**Supplied passage**
Typescript 属性在扩展类型上不存在

Question

I have a react component which either takes the to (react-router-dom prop) or href prop depending on where I want to redirect the user; whether it's within the app or to an external url. Typescript complains about my type with

Property 'to' does not exist on type 'LinkType'.

Property 'href' does not exist on type 'LinkType'.

This is how I defined my type

import React from 'react';
import { Link } from 'react-router-dom';

interface LinkBase {
  label: string;
  icon?: JSX.Element;
}

interface RouterLink extends LinkBase {
  to: string;
}

interface HrefLink extends LinkBase {
  href: string;
}

type LinkType = RouterLink | HrefLink;

export function NavLink(props: LinkType) {
  const { to, label, icon, href } = props;  // TS complains about those to and href

  return(
    {to ? (
      <Link to={to}>{label}</Link>
    ) : (
      <a href={href}>{label}</a>
    )}
  );
}

Answer 1

Because LinkType is a union, HrefLink and RouterLink are both assignable to LinkType . HrefLink does not have "to" on it, and RouterLink does not have "href" on it. Therefore typescript can not guarantee that either of those properties exists on the union. You can use a type guard to do what you're trying to while also satisfying TypeScript.

**Record excerpts**
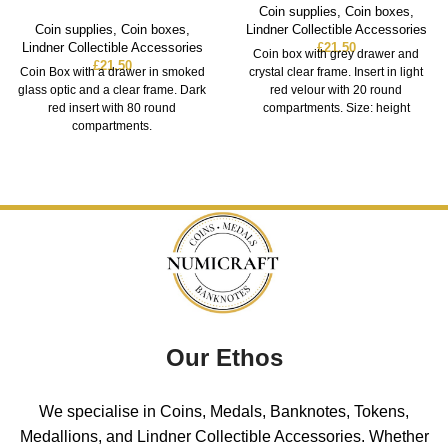
Coin supplies
,
Coin boxes
,
Coin supplies
,
Coin boxes
,
Lindner Collectible Accessories
Lindner Collectible Accessories
£
21.50
Coin box with grey drawer and
£
21.50
Coin Box with a drawer in smoked
crystal clear frame. Insert in light
glass optic and a clear frame. Dark
red velour with 20 round
red insert with 80 round
compartments. Size: height
compartments.
Our Ethos
We specialise in Coins, Medals, Banknotes, Tokens,
Medallions, and Lindner Collectible Accessories. Whether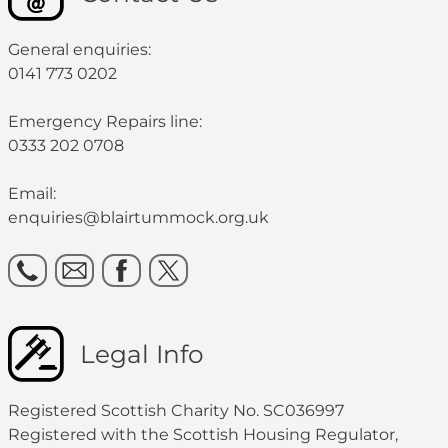
General enquiries:
0141 773 0202
Emergency Repairs line:
0333 202 0708
Email:
enquiries@blairtummock.org.uk
Legal Info
Registered Scottish Charity No. SC036997
Registered with the Scottish Housing Regulator,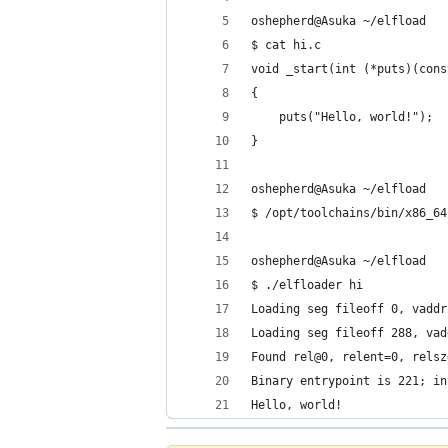
oshepherd@Asuka ~/elfload
$ cat hi.c
void _start(int (*puts)(cons
{
    puts("Hello, world!");
}
oshepherd@Asuka ~/elfload
$ /opt/toolchains/bin/x86_64
oshepherd@Asuka ~/elfload
$ ./elfloader hi
Loading seg fileoff 0, vaddr
Loading seg fileoff 288, vad
Found rel@0, relent=0, relsz
Binary entrypoint is 221; in
Hello, world!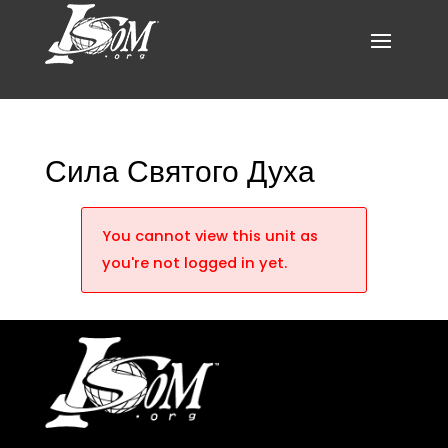
Сила Святого Духа
You cannot view this unit as
you're not logged in yet.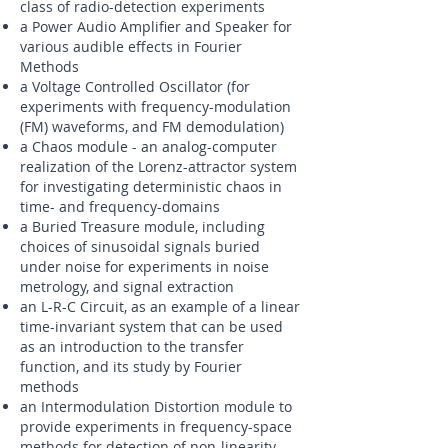
class of radio-detection experiments
a Power Audio Amplifier and Speaker for
various audible effects in Fourier
Methods
a Voltage Controlled Oscillator (for
experiments with frequency-modulation
(FM) waveforms, and FM demodulation)
a Chaos module - an analog-computer
realization of the Lorenz-attractor system
for investigating deterministic chaos in
time- and frequency-domains
a Buried Treasure module, including
choices of sinusoidal signals buried
under noise for experiments in noise
metrology, and signal extraction
an L-R-C Circuit, as an example of a linear
time-invariant system that can be used
as an introduction to the transfer
function, and its study by Fourier
methods
an Intermodulation Distortion module to
provide experiments in frequency-space
methods for detection of non-linearity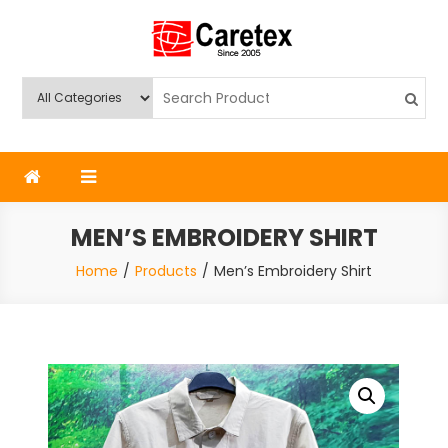
Skip
to
content
Caretex
Caretex Bangladesh
MEN’S EMBROIDERY SHIRT
Home
Products
Men’s Embroidery Shirt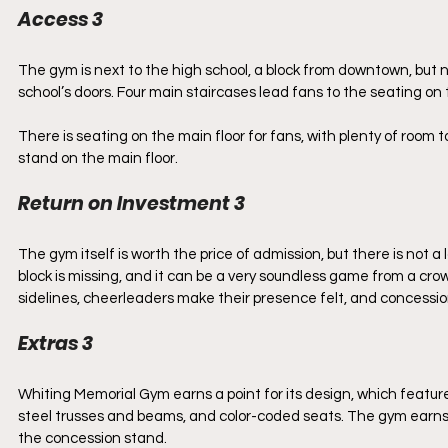
Access 3
The gym is next to the high school, a block from downtown, but not v
school’s doors. Four main staircases lead fans to the seating on 
There is seating on the main floor for fans, with plenty of roo
stand on the main floor. 
Return on Investment 3
The gym itself is worth the price of admission, but there is not 
block is missing, and it can be a very soundless game from a cro
sidelines, cheerleaders make their presence felt, and concession 
Extras 3
Whiting Memorial Gym earns a point for its design, which feature
steel trusses and beams, and color-coded seats. The gym earns a
the concession stand.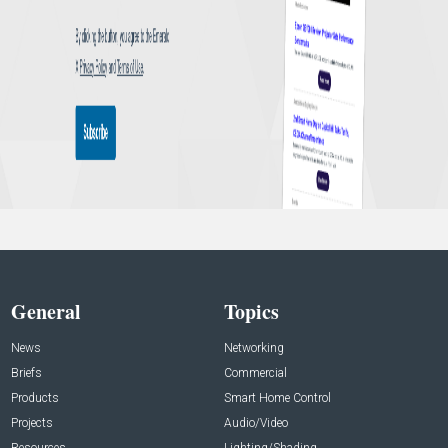
General
Topics
News
Networking
Briefs
Commercial
Products
Smart Home Control
Projects
Audio/Video
Resources
Lighting/Shading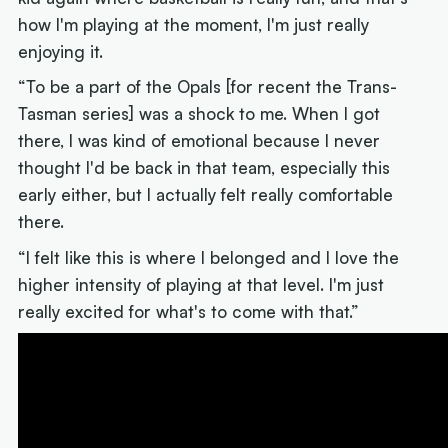
how I'm playing at the moment, I'm just really
enjoying it.
“To be a part of the Opals [for recent the Trans-
Tasman series] was a shock to me. When I got
there, I was kind of emotional because I never
thought I'd be back in that team, especially this
early either, but I actually felt really comfortable
there.
“I felt like this is where I belonged and I love the
higher intensity of playing at that level. I'm just
really excited for what's to come with that.”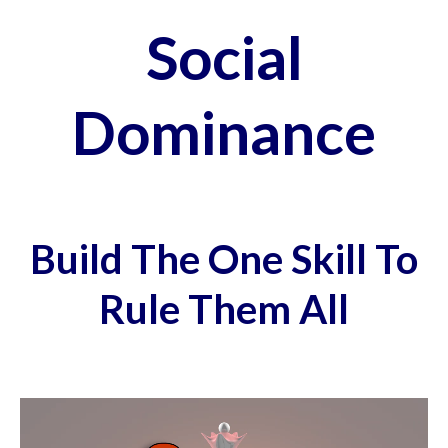
Social
Dominance
Build The One Skill To
Rule Them All
Video
Player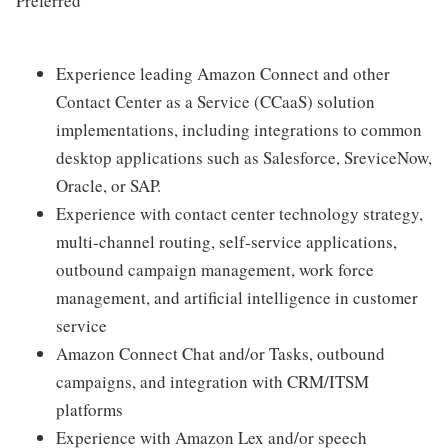
Preferred
Experience leading Amazon Connect and other
Contact Center as a Service (CCaaS) solution
implementations, including integrations to common
desktop applications such as Salesforce, SreviceNow,
Oracle, or SAP.
Experience with contact center technology strategy,
multi-channel routing, self-service applications,
outbound campaign management, work force
management, and artificial intelligence in customer
service
Amazon Connect Chat and/or Tasks, outbound
campaigns, and integration with CRM/ITSM
platforms
Experience with Amazon Lex and/or speech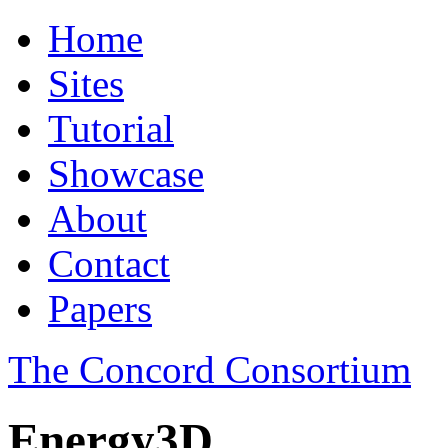
Home
Sites
Tutorial
Showcase
About
Contact
Papers
The Concord Consortium
Energy3D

**Action item**
Answer these about the TypeScript thread:
(a) Which two interfaces make up the union type LinkType?
(b) Which property of LinkBase is marked optional?
(c) What does the reply suggest using to satisfy TypeScript?

**Response box**
(a) RouterLink and HrefLink.
(b) icon.
(c) A type guard.